A Labor Party member who had his membership renewed multiple times after he died was also repeatedly enrolled in the party in the final years of his life – after he had been diagnosed with dementia.
Premier Daniel Andrews fiercely defended his factional ally Lily D’Ambrosio on Tuesday after revelations a Lalor South branch that regularly met in her electorate office was accused of forging the signatures of deceased people on membership forms.
At least two people on the branch’s member list, Antonio Donato and Celstino Negro, died in 2017 but had their annual memberships renewed for two years through to 2020.
Branch memberships are a point of influence within the Labor Party, with larger member rolls providing factional leaders with more votes at state conferences to shape party policy, control internal leadership positions and influence which MPs are preselected as candidates.
On Tuesday, D’Ambrosio distanced herself from the allegations against the branch by describing them as inferences and stating that she had not been a member of the branch for years. The Mill Park MP said she had moved to a different branch a “number of years ago” and was now a member of the Brunswick branch because that was where she lived.
But The Age has obtained leaked documents confirming that D’Ambrosio was a Lalor South branch member as recently as 2015, providing her office address as her main contact point. D’Ambrosio has been a Labor Party member for decades.
Donato was on the same member roll as D’Ambrosio at that time – four years after he had been diagnosed with dementia.

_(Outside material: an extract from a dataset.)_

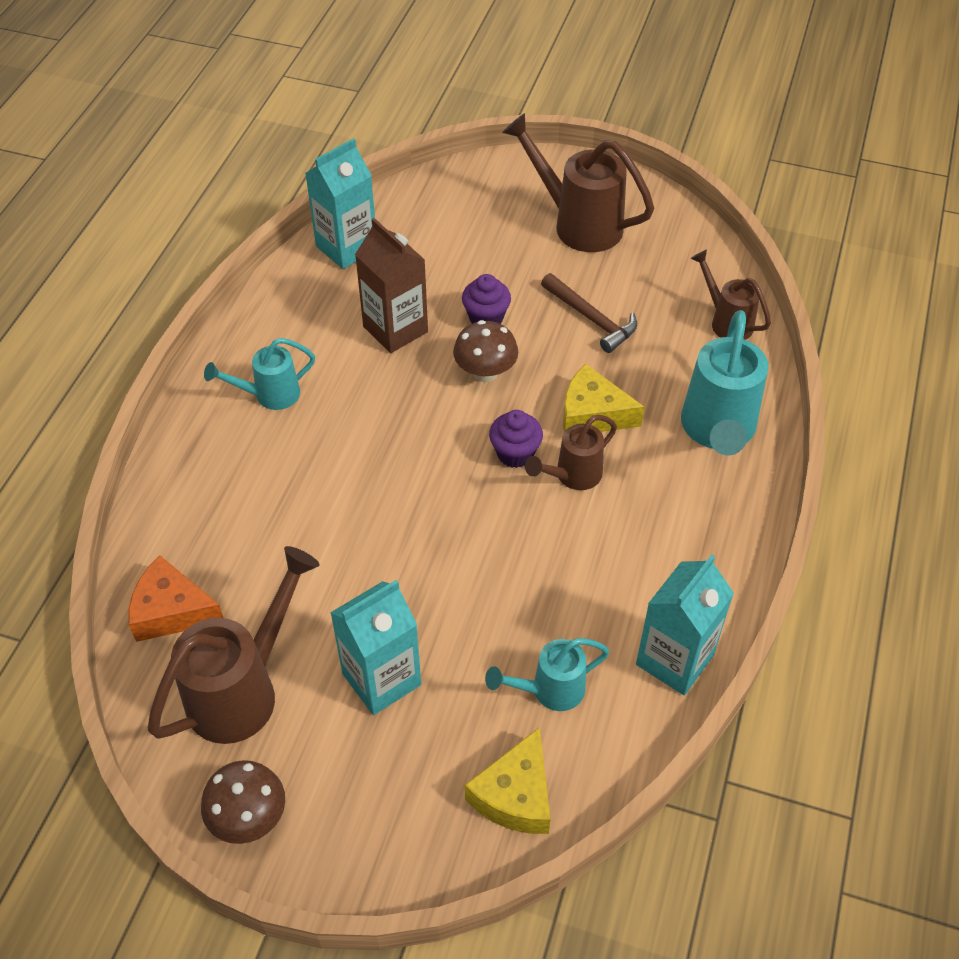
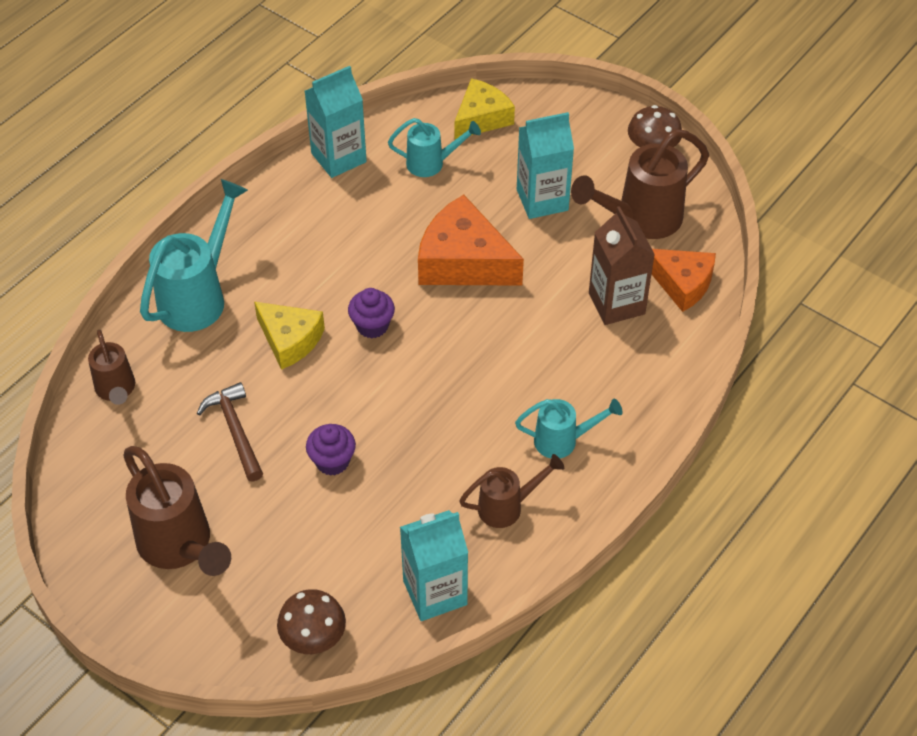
camera: 160 degrees left, 0 degrees up
brown carton [355,218,428,353] -> brown carton moved to [589,206,655,325]
brown mushroom [453,320,518,382] -> brown mushroom moved to [277,589,346,654]
brown watering can [525,415,617,490] -> brown watering can moved to [459,454,564,528]
none -> orange cheese [418,195,524,286]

His son, Tom Donato, confirmed that his father was diagnosed with dementia in 2011 and died in 2017. His 2017 obituary published in the Italian newspaper Il Globo asked for donations to Alzheimer’s Australia.

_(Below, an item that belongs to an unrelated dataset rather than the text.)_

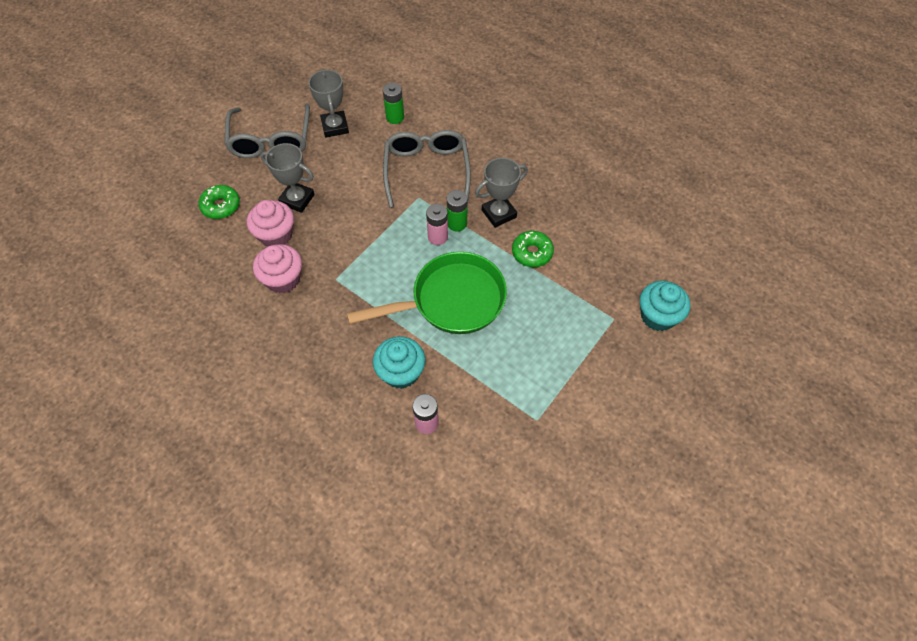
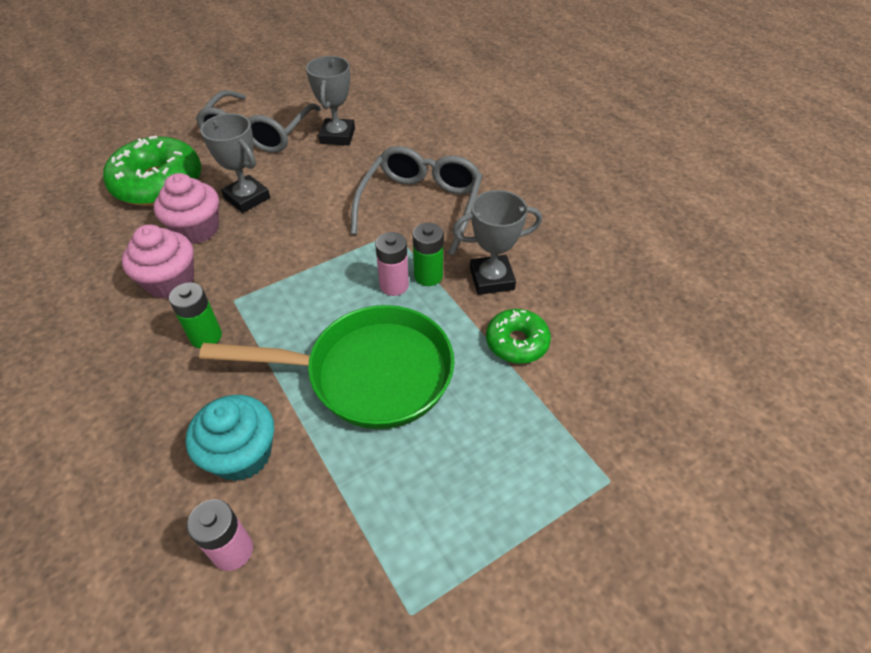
camera: 20 degrees right, 10 degrees down
green donut [199,185,240,219] -> green donut [103,136,201,206], size x1.80
green battery [383,83,404,124] -> green battery moved to [169,282,222,349]
turquoise cupcake [639,281,691,331] -> none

Tom Donato said he had no idea that his father was a Labor member and that Antonio never spoke about politics. “I don’t understand how he became a member in the first place,” he said.
When asked how it happened that the signatures were forged, Andrews replied: “Well did it? Who did that?”

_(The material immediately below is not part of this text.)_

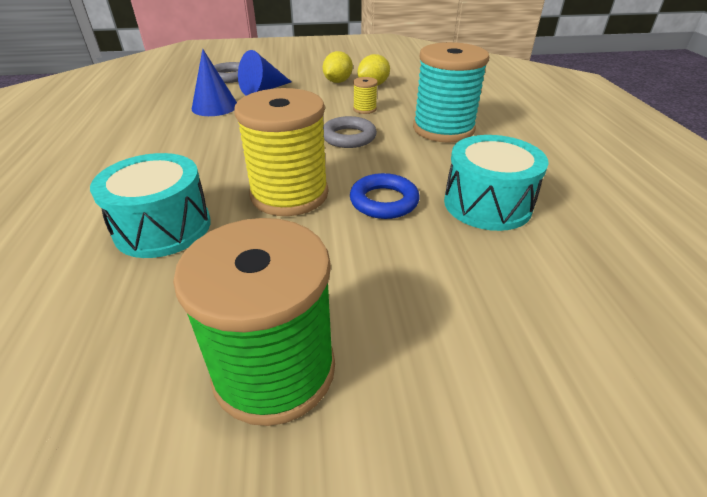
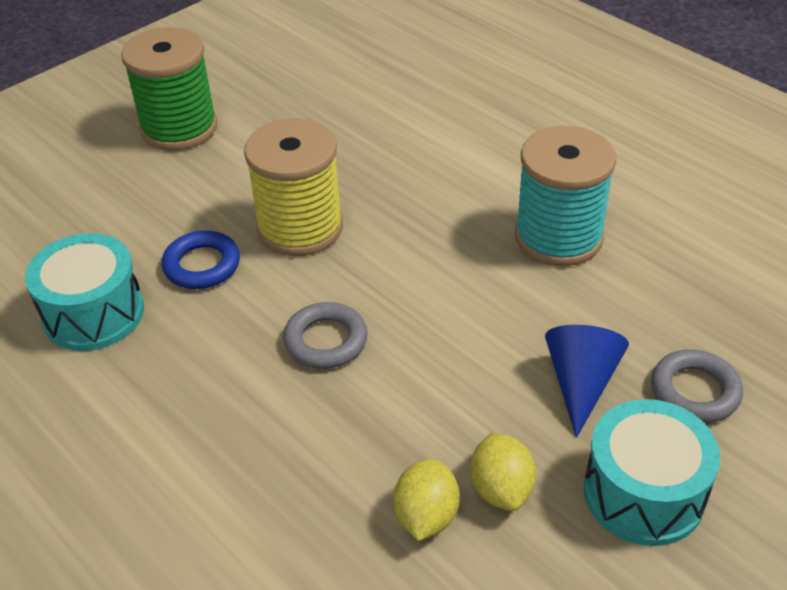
camera: 145 degrees right, 5 degrees up
turquoise drum [90,153,211,258] -> turquoise drum moved to [584,399,720,546]
blue cone [192,49,237,116] -> none
yellow spool [353,77,378,114] -> none
turquoise spool [413,42,489,143] -> turquoise spool moved to [515,126,616,266]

Donato said the premier’s comments dismissing the issue were an “absolute joke”. “How can you deny anything like that?” he said.
“Clearly there’s a signature on a form somewhere and money’s been paid for someone who’s been deceased ... There’s no denying this, it’s black and white. Somebody’s done something that’s illegal.”
Donato said his father lived in Thomastown and attended an Italian club where D’Ambrosio would regularly speak. Records show that more members were enrolled at the Lalor South branch in 2007 – when Donato was signed up – than any other year over the last decade.
By the time a Victorian branch-stacking investigation was launched in 2020, these 34 names signed up in 2007 made up a quarter of the branch’s total roll.
Andrews defended D’Ambrosio – a factional ally – on Tuesday and insisted there was “no comparison” to be made with allegations of industrial-scale branch stacking within Victorian Labor, revealed by The Age and 60 Minutes in 2020.
Those revelations triggered the resignation of four ministers and saw the premier instruct the then attorney-general, Jill Hennessy, to refer the allegations to both Victoria Police and the state’s Independent Broad-based Anti-corruption Commission (IBAC).
Former Labor premier Steve Bracks and ex-federal MP Jenny Macklin were also recruited to audit memberships.
Leaked documents from their probe published in The Australian show that only 13 of the 132 members signed up by the Lalor South branch – associated with D’Ambrosio – remained members after a branch stacking review.
On Tuesday, D’Ambrosio said the reports suggested fake memberships at the branch had been examined when the party was in administration, but she was not spoken to.
“Certainly no findings were made by the same review into these matters,” D’Ambrosio said.
“I’ve always expected my electorate office staff to abide by party rules, and importantly, also abide by the terms of their employment contract.
“To my knowledge, that’s what they’ve done.”
D’Ambrosio said that before 2020, when updated advice was provided about the use of parliamentary resources, it was not uncommon to hold branch meetings in electorate offices.
A 2022 investigation by IBAC and the Ombudsman, titled Operation Watts, found that forging signatures was “accepted, or at least tolerated” by parts of Labor’s Moderate faction “when it was necessary to achieve a desired factional result”.
“Forging of signatures is obviously serious misconduct,” the report said.
In question time on Tuesday, Andrews made a statement to the families of those who learned their family members had been used to pad out Labor branches. “No one wants to deliberately cause offence to anybody,” he said.
“And to the extent that anybody associated with the Australian Labor Party has caused offence to the individuals named, mentioned, then of course we are ... sorry that has occurred.”
The revelations triggered factional finger-pointing as members of Labor’s Left and Right groupings sought to blame each other for leaking information about the memberships.
This is now set to become a flashpoint in the jostling to elect a new state secretary to lead the state branch.
Opposition Leader John Pesutto referred the matter to IBAC and called on Andrews to sack D’Ambrosio from cabinet. “Daniel Andrews can’t have one standard of behaviour for his enemies, and one standard for his friends. He has to be consistent here,” he said.
“It’s an affront to multicultural communities who have been used by the Labor Party. It’s an affront to the families of the deceased.”